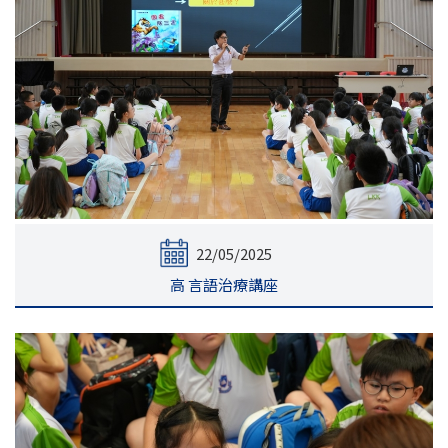
22/05/2025
高 言語治療講座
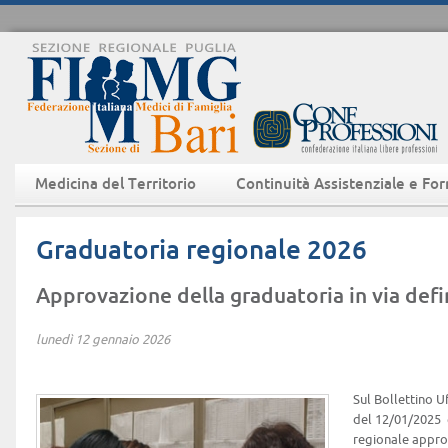
Medicina del Territorio
Continuità Assistenziale e Fo
Graduatoria regionale 2026
Approvazione della graduatoria in via defi
lunedì 12 gennaio 2026
Sul Bollettino Uf
del 12/01/2025 
regionale approv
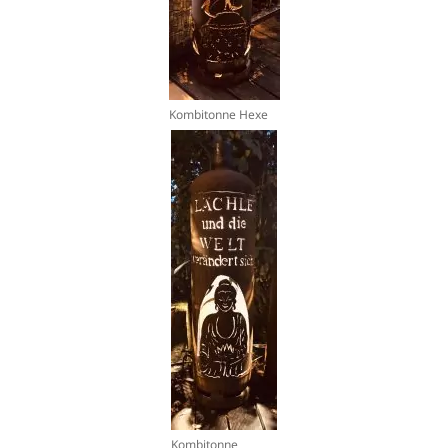
Kombitonne Hexe
Kombitonne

+++

### WHAT YOU SHOULD DO:
Please retype, exactly as they appear, the lines from the one with "Continuità Assistenziale e Fo" through the final line of the material, both included, and drop any pictures.

### ANSWER BOX:
Continuità Assistenziale e Fo
Graduatoria regionale 2026
Approvazione della graduatoria in via defi
lunedì 12 gennaio 2026
Sul Bollettino Uf
del 12/01/2025 
regionale approv
Kombitonne Hexe
Kombitonne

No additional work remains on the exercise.